## Required action
Copy out the lines below character for character, and leave the pictures out of your copy.

Segment Start: The input

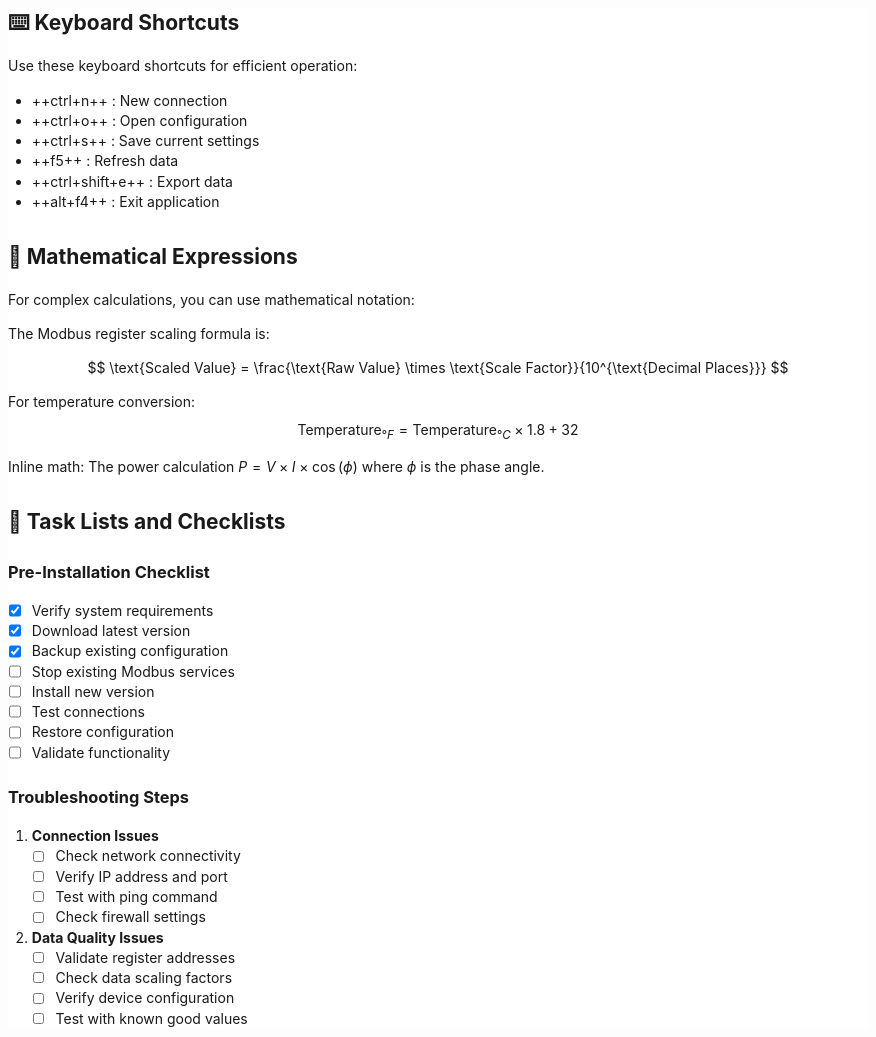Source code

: ## ⌨️ Keyboard Shortcuts

Use these keyboard shortcuts for efficient operation:

- ++ctrl+n++ : New connection
- ++ctrl+o++ : Open configuration
- ++ctrl+s++ : Save current settings
- ++f5++ : Refresh data
- ++ctrl+shift+e++ : Export data
- ++alt+f4++ : Exit application

## 🧮 Mathematical Expressions

For complex calculations, you can use mathematical notation:

The Modbus register scaling formula is:

$$
\text{Scaled Value} = \frac{\text{Raw Value} \times \text{Scale Factor}}{10^{\text{Decimal Places}}}
$$

For temperature conversion:
$$
\text{Temperature}_{°F} = \text{Temperature}_{°C} \times 1.8 + 32
$$

Inline math: The power calculation $P = V \times I \times \cos(\phi)$ where $\phi$ is the phase angle.

## 📝 Task Lists and Checklists

### Pre-Installation Checklist

- [x] Verify system requirements
- [x] Download latest version
- [x] Backup existing configuration
- [ ] Stop existing Modbus services
- [ ] Install new version
- [ ] Test connections
- [ ] Restore configuration
- [ ] Validate functionality

### Troubleshooting Steps

1. **Connection Issues**
   - [ ] Check network connectivity
   - [ ] Verify IP address and port
   - [ ] Test with ping command
   - [ ] Check firewall settings

2. **Data Quality Issues**  
   - [ ] Validate register addresses
   - [ ] Check data scaling factors
   - [ ] Verify device configuration
   - [ ] Test with known good values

Segment End: The input

## Exercise output
Source code

: ## ⌨️ Keyboard Shortcuts

Use these keyboard shortcuts for efficient operation:

- ++ctrl+n++ : New connection
- ++ctrl+o++ : Open configuration
- ++ctrl+s++ : Save current settings
- ++f5++ : Refresh data
- ++ctrl+shift+e++ : Export data
- ++alt+f4++ : Exit application

## 🧮 Mathematical Expressions

For complex calculations, you can use mathematical notation:

The Modbus register scaling formula is:

$$
\text{Scaled Value} = \frac{\text{Raw Value} \times \text{Scale Factor}}{10^{\text{Decimal Places}}}
$$

For temperature conversion:
$$
\text{Temperature}_{°F} = \text{Temperature}_{°C} \times 1.8 + 32
$$

Inline math: The power calculation $P = V \times I \times \cos(\phi)$ where $\phi$ is the phase angle.

## 📝 Task Lists and Checklists

### Pre-Installation Checklist

- [x] Verify system requirements
- [x] Download latest version
- [x] Backup existing configuration
- [ ] Stop existing Modbus services
- [ ] Install new version
- [ ] Test connections
- [ ] Restore configuration
- [ ] Validate functionality

### Troubleshooting Steps

1. **Connection Issues**
   - [ ] Check network connectivity
   - [ ] Verify IP address and port
   - [ ] Test with ping command
   - [ ] Check firewall settings

2. **Data Quality Issues**  
   - [ ] Validate register addresses
   - [ ] Check data scaling factors
   - [ ] Verify device configuration
   - [ ] Test with known good values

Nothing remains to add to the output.